The amino acids histidine (H or His), glutamic acid (E or Glu), arginine (R or Arg) and aspartic acid (D or Asp) are often found in ligand-binding sites in proteins. As such, finding fragments that preferentially interact with these amino acids could be useful for fragment-based ligand discovery. David Selwood and colleagues at University College London have combed the Protein Data Bank (PDB) to do just this; they report their results in a recent issue of J. Med. Chem.
The researchers analyzed over 8000 high-resolution protein-ligand structures in which the ligands formed hydrogen bonds with the side chains of His, Glu, Arg, or Asp. They defined fragments as “the largest ring assembly containing the atoms involved in hydrogen bonding.” This excludes functional groups linked to aliphatic chains, but given the importance of rings in most drug molecules this limitation seems reasonable. A total of 462 fragments were found; the number of fragments making hydrogen bonds with each amino acid was broadly similar, with a low of 130 for Arg and a high of 159 for Asp.
The diversity of fragments that interact with the acidic side chains of Asp and Glu is lower than that of fragments interacting with the basic side chains of His and Arg. Not surprisingly, amidines represent a large fraction of the former; these form two hydrogen bonds with either Glu or, more frequently, Asp. Cyclic diols are also common double hydrogen-bonding fragments for Glu and Asp, while cyclic aliphatic amines are perhaps less common than one might expect.

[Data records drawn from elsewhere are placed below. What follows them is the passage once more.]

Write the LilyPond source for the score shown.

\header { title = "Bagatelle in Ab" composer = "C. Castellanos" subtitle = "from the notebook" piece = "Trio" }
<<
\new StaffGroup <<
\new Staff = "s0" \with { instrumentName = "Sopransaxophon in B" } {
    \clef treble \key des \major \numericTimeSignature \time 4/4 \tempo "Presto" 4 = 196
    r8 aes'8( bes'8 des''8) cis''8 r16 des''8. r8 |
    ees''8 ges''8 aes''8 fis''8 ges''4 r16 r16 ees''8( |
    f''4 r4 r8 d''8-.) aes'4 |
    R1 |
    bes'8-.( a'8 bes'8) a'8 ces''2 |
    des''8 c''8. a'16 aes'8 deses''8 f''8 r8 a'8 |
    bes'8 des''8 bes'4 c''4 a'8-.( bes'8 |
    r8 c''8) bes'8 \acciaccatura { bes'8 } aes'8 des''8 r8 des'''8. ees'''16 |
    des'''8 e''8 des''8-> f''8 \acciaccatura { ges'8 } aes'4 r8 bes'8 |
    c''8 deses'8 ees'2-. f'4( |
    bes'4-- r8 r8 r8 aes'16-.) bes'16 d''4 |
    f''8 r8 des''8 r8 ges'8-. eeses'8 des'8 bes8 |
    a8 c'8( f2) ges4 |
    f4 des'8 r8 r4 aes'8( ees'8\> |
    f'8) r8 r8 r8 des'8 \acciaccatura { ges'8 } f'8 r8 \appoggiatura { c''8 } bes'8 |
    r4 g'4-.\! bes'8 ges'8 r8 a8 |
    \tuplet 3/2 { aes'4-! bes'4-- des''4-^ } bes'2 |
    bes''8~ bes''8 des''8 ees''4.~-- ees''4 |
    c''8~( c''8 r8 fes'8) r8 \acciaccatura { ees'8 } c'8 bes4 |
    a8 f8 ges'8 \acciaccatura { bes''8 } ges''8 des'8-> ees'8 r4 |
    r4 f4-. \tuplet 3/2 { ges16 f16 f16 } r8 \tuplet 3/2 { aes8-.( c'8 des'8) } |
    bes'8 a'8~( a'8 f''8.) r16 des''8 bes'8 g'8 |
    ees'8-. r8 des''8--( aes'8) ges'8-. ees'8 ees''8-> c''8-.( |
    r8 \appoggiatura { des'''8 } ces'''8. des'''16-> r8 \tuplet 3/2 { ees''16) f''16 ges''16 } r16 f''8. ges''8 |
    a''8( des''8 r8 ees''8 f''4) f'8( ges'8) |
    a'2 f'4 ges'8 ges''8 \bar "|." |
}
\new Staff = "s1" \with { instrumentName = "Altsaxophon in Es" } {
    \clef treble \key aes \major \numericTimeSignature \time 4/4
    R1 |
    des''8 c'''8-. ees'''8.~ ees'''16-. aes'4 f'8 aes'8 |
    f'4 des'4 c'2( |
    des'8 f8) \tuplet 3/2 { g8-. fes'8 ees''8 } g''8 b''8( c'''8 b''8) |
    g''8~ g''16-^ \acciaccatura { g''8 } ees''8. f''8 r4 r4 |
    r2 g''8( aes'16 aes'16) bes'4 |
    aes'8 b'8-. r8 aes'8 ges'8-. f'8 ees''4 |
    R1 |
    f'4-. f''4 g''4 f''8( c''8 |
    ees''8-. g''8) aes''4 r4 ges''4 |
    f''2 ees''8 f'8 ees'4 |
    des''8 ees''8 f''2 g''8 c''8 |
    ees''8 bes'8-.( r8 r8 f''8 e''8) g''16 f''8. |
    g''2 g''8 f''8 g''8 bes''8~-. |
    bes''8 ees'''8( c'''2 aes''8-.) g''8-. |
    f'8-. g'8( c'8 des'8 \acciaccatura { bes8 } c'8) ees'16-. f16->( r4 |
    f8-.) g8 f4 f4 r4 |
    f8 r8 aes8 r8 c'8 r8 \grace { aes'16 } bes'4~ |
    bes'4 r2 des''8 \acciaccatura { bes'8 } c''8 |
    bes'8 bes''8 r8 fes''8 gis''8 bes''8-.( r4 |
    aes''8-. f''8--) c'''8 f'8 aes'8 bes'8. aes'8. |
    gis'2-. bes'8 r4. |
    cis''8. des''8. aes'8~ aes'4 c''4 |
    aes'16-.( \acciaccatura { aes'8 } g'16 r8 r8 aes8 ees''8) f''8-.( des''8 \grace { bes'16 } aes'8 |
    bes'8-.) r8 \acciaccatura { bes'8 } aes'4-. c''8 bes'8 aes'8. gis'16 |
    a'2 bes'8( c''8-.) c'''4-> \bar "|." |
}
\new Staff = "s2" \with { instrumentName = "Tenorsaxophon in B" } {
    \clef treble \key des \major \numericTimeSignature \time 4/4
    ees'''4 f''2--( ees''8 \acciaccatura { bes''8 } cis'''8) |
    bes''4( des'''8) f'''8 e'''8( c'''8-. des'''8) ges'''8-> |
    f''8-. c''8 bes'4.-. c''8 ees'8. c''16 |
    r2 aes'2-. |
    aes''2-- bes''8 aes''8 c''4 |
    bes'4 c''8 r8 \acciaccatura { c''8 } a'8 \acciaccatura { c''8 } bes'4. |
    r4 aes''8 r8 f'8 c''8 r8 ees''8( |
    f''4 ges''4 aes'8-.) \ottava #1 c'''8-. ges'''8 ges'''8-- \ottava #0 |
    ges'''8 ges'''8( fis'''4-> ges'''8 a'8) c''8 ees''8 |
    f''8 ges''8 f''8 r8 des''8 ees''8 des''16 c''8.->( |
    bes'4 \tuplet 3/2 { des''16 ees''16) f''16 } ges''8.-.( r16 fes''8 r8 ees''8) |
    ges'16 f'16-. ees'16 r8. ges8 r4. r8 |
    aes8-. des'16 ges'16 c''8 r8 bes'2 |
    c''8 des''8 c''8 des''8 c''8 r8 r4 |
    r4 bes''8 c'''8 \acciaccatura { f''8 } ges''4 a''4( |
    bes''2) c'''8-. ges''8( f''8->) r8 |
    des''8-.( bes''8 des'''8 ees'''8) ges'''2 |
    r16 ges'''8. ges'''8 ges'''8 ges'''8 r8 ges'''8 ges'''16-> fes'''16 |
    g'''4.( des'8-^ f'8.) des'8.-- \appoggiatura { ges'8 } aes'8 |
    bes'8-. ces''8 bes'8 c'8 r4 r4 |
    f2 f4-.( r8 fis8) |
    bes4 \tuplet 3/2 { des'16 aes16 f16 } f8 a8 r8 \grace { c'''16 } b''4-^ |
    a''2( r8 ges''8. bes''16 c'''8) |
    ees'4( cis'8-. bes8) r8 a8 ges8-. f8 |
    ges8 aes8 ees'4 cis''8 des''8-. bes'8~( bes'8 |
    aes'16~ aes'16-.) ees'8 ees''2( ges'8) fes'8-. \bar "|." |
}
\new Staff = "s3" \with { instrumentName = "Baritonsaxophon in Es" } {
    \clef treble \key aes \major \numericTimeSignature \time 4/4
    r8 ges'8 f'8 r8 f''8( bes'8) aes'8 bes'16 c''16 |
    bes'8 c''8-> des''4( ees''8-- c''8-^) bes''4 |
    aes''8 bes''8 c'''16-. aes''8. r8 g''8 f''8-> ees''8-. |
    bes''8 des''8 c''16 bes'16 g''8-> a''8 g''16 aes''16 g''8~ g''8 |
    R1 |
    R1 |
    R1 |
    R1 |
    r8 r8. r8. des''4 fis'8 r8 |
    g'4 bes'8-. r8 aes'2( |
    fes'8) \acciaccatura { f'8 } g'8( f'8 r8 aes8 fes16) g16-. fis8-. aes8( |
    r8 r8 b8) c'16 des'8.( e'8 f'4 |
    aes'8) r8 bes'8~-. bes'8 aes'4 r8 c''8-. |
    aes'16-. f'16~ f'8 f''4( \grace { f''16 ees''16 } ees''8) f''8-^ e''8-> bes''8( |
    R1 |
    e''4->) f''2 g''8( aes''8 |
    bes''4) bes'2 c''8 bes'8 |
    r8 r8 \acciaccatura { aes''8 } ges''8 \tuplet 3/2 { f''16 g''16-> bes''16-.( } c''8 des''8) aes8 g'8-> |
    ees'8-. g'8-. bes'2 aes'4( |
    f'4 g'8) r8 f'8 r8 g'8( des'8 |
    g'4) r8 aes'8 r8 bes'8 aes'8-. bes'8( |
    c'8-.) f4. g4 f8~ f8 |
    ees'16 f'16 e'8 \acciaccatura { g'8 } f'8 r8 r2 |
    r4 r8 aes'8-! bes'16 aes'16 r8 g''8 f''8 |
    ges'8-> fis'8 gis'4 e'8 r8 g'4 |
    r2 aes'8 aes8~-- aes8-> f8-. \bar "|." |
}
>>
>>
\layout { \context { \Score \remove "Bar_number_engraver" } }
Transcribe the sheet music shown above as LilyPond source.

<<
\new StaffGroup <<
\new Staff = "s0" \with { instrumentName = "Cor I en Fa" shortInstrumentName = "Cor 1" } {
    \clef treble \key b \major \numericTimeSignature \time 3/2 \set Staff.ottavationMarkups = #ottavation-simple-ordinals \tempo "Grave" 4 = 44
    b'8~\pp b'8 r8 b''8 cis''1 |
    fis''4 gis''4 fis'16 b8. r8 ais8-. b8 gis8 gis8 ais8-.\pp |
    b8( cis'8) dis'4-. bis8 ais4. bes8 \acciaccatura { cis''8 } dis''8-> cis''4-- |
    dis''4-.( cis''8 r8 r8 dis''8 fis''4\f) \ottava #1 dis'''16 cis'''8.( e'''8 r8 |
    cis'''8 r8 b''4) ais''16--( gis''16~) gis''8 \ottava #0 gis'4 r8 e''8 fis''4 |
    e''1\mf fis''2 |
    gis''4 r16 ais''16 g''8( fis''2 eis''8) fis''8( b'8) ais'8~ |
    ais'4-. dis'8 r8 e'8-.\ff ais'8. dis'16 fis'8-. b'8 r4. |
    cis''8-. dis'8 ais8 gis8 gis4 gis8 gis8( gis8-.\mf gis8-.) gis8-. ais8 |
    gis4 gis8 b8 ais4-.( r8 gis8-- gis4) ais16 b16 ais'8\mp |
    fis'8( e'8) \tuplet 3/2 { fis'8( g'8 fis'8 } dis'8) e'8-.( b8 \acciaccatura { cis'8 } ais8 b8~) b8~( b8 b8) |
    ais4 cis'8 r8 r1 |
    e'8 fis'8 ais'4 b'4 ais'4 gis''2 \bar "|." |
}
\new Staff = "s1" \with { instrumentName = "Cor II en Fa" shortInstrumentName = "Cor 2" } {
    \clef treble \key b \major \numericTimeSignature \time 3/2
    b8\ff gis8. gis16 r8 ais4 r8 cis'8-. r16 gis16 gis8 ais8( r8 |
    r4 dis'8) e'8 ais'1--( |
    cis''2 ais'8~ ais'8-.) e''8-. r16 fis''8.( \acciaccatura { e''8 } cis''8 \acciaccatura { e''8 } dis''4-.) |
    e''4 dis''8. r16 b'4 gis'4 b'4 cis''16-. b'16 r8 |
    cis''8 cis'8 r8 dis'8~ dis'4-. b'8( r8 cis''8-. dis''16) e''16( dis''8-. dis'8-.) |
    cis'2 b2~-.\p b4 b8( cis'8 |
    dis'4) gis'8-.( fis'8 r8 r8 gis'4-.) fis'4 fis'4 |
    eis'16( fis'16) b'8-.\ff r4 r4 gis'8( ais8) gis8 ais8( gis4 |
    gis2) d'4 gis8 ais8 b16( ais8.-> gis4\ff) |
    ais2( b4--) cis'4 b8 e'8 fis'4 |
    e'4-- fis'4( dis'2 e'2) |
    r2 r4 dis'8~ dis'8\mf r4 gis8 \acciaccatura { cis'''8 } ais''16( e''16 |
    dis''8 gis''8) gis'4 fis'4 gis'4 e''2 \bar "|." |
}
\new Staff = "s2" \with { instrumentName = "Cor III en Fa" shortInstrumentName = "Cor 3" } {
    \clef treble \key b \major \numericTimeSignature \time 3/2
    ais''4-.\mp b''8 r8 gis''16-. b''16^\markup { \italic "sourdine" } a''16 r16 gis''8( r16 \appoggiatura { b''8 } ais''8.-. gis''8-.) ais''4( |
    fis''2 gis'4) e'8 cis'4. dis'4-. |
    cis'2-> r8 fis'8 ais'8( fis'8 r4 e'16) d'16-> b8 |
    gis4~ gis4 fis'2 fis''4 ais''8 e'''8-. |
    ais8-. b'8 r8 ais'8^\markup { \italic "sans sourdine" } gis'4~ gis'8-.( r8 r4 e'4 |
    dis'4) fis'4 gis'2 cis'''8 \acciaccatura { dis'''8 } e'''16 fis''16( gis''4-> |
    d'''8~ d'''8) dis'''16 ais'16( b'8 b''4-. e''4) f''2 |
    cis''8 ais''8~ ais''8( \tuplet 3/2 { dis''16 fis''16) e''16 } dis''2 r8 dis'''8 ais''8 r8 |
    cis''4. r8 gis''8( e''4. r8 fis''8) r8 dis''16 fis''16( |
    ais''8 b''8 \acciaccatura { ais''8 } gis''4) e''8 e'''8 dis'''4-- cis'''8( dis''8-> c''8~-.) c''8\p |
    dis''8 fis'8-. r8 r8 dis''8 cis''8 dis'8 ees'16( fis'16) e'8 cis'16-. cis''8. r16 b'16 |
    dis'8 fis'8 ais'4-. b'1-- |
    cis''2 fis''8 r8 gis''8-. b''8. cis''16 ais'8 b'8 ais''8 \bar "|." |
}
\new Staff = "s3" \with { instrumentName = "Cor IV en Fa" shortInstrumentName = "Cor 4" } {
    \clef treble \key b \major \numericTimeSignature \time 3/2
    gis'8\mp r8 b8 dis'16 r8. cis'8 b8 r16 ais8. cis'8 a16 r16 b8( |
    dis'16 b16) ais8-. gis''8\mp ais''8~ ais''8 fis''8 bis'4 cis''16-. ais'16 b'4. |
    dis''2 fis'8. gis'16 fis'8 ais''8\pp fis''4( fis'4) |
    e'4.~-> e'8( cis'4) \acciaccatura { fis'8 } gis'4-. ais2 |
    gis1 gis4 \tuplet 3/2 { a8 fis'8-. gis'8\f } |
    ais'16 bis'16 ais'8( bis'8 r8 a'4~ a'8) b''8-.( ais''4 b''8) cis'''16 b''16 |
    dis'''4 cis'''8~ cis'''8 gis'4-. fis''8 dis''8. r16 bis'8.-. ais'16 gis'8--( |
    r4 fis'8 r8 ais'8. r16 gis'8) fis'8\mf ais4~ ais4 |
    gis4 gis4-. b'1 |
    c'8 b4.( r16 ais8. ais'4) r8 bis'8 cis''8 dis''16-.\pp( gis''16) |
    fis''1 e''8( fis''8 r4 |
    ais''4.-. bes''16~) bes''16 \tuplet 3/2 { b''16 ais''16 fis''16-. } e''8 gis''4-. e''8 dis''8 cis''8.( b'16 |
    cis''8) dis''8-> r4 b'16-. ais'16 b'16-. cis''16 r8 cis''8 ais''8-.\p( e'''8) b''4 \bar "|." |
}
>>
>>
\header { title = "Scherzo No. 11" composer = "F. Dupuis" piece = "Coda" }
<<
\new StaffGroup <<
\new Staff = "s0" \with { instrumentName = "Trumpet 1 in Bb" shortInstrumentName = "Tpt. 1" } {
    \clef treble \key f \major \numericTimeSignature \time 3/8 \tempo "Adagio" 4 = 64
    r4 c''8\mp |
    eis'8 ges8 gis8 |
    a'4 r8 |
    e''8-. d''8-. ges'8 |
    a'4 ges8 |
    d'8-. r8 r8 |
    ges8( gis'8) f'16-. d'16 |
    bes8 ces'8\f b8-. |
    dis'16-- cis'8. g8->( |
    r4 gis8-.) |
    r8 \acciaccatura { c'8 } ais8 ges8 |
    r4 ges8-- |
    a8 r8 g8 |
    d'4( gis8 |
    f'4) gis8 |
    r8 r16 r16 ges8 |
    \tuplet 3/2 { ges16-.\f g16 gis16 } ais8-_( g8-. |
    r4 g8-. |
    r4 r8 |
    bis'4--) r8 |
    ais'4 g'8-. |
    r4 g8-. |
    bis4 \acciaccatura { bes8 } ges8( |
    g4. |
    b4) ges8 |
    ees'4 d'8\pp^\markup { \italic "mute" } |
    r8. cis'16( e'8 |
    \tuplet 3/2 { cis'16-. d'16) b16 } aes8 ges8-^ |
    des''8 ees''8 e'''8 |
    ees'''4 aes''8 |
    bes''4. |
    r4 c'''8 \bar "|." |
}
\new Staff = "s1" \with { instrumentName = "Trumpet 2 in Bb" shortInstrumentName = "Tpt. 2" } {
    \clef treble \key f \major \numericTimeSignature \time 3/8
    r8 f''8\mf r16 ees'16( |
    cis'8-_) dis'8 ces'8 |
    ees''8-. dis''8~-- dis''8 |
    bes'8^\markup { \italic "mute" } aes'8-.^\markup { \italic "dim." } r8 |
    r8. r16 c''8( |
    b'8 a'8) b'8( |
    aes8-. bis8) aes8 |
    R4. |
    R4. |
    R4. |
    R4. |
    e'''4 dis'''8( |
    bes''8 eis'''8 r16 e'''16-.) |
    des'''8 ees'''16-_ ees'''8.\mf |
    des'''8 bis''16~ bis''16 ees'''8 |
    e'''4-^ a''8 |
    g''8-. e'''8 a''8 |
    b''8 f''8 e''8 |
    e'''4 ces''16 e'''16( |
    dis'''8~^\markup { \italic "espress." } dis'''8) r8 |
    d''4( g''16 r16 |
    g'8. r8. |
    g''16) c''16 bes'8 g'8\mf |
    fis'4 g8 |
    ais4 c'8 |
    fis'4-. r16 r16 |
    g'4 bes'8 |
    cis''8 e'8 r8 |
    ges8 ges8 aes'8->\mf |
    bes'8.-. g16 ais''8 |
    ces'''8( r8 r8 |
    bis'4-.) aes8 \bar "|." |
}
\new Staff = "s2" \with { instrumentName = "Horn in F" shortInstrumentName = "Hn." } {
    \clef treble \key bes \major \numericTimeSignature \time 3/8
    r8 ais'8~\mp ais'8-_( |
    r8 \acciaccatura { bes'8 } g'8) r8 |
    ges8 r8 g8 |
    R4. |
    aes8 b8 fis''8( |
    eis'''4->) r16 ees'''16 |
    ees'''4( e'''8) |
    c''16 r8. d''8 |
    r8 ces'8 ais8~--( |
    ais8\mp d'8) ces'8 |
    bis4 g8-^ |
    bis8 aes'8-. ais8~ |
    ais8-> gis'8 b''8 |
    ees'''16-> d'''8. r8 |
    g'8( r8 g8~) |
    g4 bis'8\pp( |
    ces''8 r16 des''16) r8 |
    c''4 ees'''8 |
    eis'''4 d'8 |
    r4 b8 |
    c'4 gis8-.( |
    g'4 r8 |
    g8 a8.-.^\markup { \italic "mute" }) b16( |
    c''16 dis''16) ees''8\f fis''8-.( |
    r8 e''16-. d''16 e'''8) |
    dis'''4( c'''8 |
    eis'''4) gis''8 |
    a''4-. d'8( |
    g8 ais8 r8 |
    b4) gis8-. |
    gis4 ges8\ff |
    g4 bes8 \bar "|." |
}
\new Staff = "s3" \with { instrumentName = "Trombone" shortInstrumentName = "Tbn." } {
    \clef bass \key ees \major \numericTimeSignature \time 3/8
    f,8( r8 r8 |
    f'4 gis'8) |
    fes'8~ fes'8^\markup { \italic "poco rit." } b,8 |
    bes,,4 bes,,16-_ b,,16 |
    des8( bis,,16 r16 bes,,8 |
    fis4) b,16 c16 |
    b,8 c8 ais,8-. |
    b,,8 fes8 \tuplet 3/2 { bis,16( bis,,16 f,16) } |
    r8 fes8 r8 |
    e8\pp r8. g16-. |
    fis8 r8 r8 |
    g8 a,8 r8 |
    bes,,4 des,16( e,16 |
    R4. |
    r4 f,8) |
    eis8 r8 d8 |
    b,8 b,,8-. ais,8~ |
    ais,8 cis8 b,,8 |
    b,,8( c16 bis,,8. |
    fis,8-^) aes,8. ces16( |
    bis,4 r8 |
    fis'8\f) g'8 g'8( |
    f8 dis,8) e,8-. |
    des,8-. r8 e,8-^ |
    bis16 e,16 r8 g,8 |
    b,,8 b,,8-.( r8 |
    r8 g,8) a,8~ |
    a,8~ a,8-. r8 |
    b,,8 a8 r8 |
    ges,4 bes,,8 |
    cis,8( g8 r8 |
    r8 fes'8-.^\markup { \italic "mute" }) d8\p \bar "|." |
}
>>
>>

Among fragments that interact with Arg, 124 (91%) do so through an oxygen atom, with only 7 (5%) interacting through nitrogen, and a handful interacting through halogens (5) or sulfur (1 example). The His residue also shows a preference for oxygen-containing fragments, though at 63% this is less pronounced than the much more basic Arg.
One of the attractive features of this work is that, by focusing on fragments that form hydrogen bonds, the free energy of binding is likely to be dominated by enthalpic rather than entropic terms. As has been discussed (here, here, and here) this has some potential advantages for drugs.
This sort of analysis always leads one to ask whether the identified fragments represent limits on what could bind, or, as the researchers also speculate, “the limited variability of currently available chemical libraries from which drugs are derived.” There is clearly some justification for thinking the latter: the preponderance of amidines is likely due to the number of serine proteases that have been targeted with this functional group. Nonetheless, the overall set of fragments could be quite useful for computational screening. In fact, many of them could also be incorporated into physical fragment libraries. Perhaps one of the enterprising commercial fragment library suppliers will put together a sub-library based on this work.